Founded by a mother of three five years ago, it also sells an in-house range of Deer rugs. A Combiflex white single modular bed from Dutch brand Bopita costs $859.
This five-year-old store offers Danish furniture for babies and children, which come with a five-year warranty.
Prices for its popular Limited Edition Kids Bunk Bed start at $1,990 under a current promotion. Kuhl Home is a sister company to Danish Design Co, a designer furniture retailer.
“Parents have turned to us to look for inspiration and ideas to create a better home environment for their little ones,” says its spokesman.
As furniture companies transformed to fully online operations almost overnight, e-sales picked up speed.
For instance, Piccolo House saw its online sales surge by 60 per cent during the circuit breaker, says owner Stacey Png.
Best-selling items included its unicorn-print bedding range, study desks, bookshelves and bookcases, storage bins and a house-shaped bed that was easy to self-assemble.
Some companies also connected with customers through a variety of services beyond online stores. Kuhl Home, for instance, offered virtual showroom tours of its kids’ furniture from Denmark and a WhatsApp concierge service, says its marketing manager, Ms Leo Shu May.
Over the last few weeks, business has further picked up as showrooms reopen.

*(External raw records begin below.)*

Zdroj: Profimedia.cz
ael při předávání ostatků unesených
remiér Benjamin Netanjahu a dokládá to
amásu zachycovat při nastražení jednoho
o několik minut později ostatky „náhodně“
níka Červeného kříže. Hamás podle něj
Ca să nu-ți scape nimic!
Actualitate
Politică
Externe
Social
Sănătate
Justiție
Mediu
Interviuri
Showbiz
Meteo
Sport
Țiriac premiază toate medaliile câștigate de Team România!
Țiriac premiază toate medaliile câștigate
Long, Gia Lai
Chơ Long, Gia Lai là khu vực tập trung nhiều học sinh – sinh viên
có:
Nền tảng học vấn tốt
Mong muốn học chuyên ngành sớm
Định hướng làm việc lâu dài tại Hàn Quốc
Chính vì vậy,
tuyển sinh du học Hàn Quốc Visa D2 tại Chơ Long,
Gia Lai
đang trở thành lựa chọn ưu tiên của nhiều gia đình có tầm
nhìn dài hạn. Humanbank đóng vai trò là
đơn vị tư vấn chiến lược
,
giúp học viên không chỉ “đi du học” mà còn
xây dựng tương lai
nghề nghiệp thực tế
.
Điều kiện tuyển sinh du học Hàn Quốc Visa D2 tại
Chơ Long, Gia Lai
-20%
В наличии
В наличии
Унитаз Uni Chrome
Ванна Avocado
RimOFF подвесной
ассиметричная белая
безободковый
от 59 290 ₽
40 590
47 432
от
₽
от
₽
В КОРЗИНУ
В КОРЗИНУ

But Deer Industries’ founder Joyce Coenraads observes that families come with a shopping list in hand. There are few browsers.

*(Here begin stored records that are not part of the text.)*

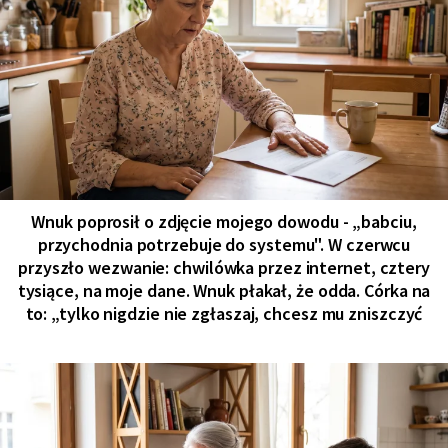
Wnuk poprosił o zdjęcie mojego dowodu - „babciu,
przychodnia potrzebuje do systemu". W czerwcu
przyszło wezwanie: chwilówka przez internet, cztery
tysiące, na moje dane. Wnuk płakał, że odda. Córka na
to: „tylko nigdzie nie zgłaszaj, chcesz mu zniszczyć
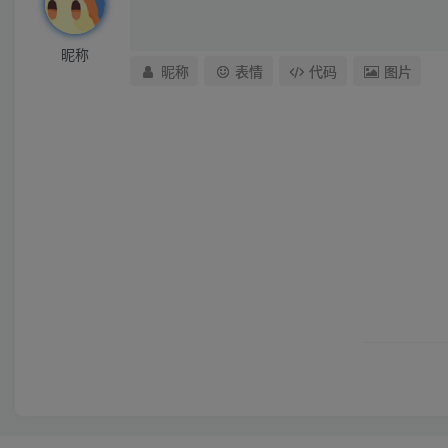
昵称
昵称
表情
代码
图片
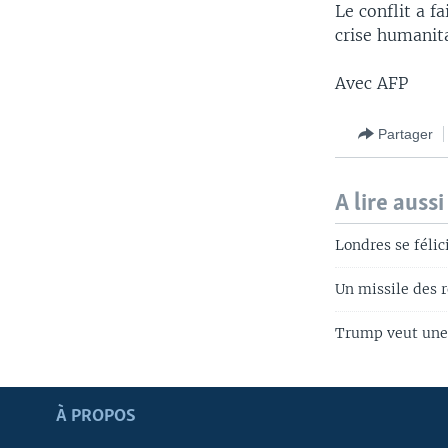
Le conflit a f
crise humanit
Avec AFP
Partager
A lire aussi
Londres se félic
Un missile des r
Trump veut une 
Apprenez L'anglais
À PROPOS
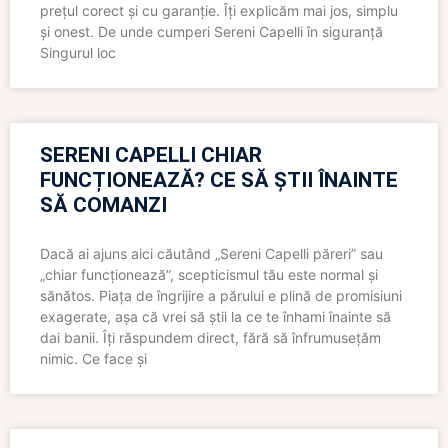
prețul corect și cu garanție. Îți explicăm mai jos, simplu
și onest. De unde cumperi Sereni Capelli în siguranță
Singurul loc
SERENI CAPELLI CHIAR
FUNCȚIONEAZĂ? CE SĂ ȘTII ÎNAINTE
SĂ COMANZI
Dacă ai ajuns aici căutând „Sereni Capelli păreri” sau
„chiar funcționează”, scepticismul tău este normal și
sănătos. Piața de îngrijire a părului e plină de promisiuni
exagerate, așa că vrei să știi la ce te înhami înainte să
dai banii. Îți răspundem direct, fără să înfrumusețăm
nimic. Ce face și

“It does feel like customers visiting our retail showroom are more targeted than before. There is less ‘fun shopping’,” she notes.

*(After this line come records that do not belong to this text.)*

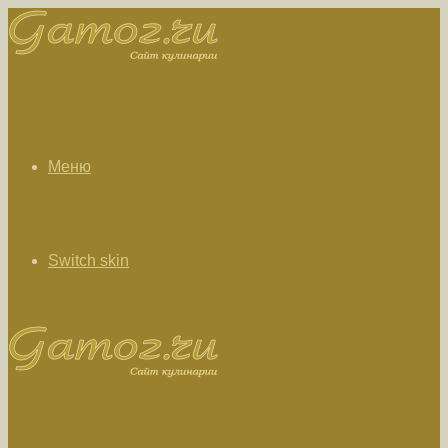
Меню
Switch skin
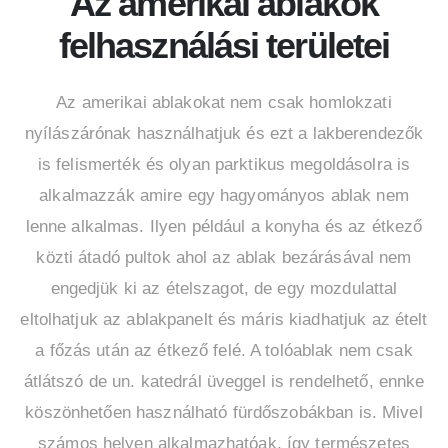
Az amerikai ablakok
felhasználási területei
Az amerikai ablakokat nem csak homlokzati
nyílászárónak használhatjuk és ezt a lakberendezők
is felismerték és olyan parktikus megoldásolra is
alkalmazzák amire egy hagyományos ablak nem
lenne alkalmas. Ilyen például a konyha és az étkező
közti átadó pultok ahol az ablak bezárásával nem
engedjük ki az ételszagot, de egy mozdulattal
eltolhatjuk az ablakpanelt és máris kiadhatjuk az ételt
a főzás után az étkező felé. A tolóablak nem csak
átlátszó de un. katedrál üveggel is rendelhető, ennke
köszönhetően használható fürdőszobákban is. Mivel
számos helyen alkalmazhatóak, így természetes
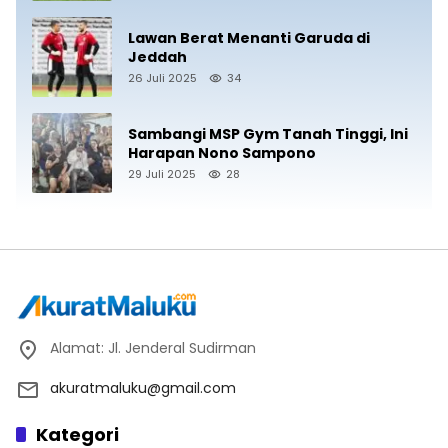
Lawan Berat Menanti Garuda di
Jeddah
26 Juli 2025
34
Sambangi MSP Gym Tanah Tinggi, Ini
Harapan Nono Sampono
29 Juli 2025
28
Alamat: Jl. Jenderal Sudirman
akuratmaluku@gmail.com
Kategori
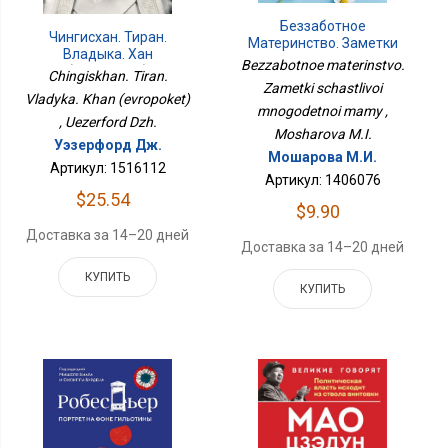
Беззаботное
Чингисхан. Тиран.
Материнство. Заметки
Владыка. Хан
Счастливой
Bezzabotnoe materinstvo.
(европокет)
Chingiskhan. Tiran.
Многодетной Мамы
Zametki schastlivoi
Vladyka. Khan (evropoket)
mnogodetnoi mamy ,
, Uezerford Dzh.
Mosharova M.I.
Уэзерфорд Дж.
Мошарова М.И.
Артикул: 1516112
Артикул: 1406076
$25.54
$9.90
Доставка за 14–20 дней
Доставка за 14–20 дней
КУПИТЬ
КУПИТЬ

As furniture tends to be a big-ticket item, customers want to be able to see and touch products in person, says Ms Teo from Kids Haven. She is also seeing an increase in demand for modular beds, which can be reconfigured for a child’s changing needs, as renovations resume in phase two.
Families who have already created child-friendly environments at home are reaping the benefits of the new nesting lifestyle, like Ms Fynn Sor, 37, a former secondary school teacher behind the popular activity blog, Happy Tot Shelf.
Her family moved into their five-room flat in Sengkang in February after spending three years in California for her husband’s work as an engineering manager.
The couple planned their space around their children’s growing needs by minimising built-in works and choosing smaller-scale furniture, which gives them the flexibility to change things around.
Her two older children share a bedroom that allows them to climb the walls – literally.
Zachary, seven, and Riley, five, love scaling their rock wall and using the trapeze bar or hammock swing, which can be attached to a custom-made ceiling hook.
Ms Sor bought the rock wall grips, trapeze bar and swing from Amazon for about $170. Her interior design firm installed the wooden panel and grips, and fabricated the hook, for just over $2,200.
The couple taught their older kids to use the equipment safely and make sensible decisions.
“I believe it’s necessary that children have the chance to take risks and, in turn, discover their bodies’ capabilities and limitations. They develop confidence and learn to overcome fear. These are all essential life skills,” says Ms Sor, who just launched a book titled The Happy Learning Book For Siblings: 50 Awesome Activities For Siblings To Learn And Play Together At Home.
Her children, including one-year-old Abby, also have a “creativity room” where they have access to supplies to learn and create on their own.
Since phase two, her family has been able to spend more time outdoors, but the older kids still use the swing and rock wall when they are at home, she says.
“Children need to move and these movement corners around my home have been so helpful in giving my children the outlets to expend their energy.”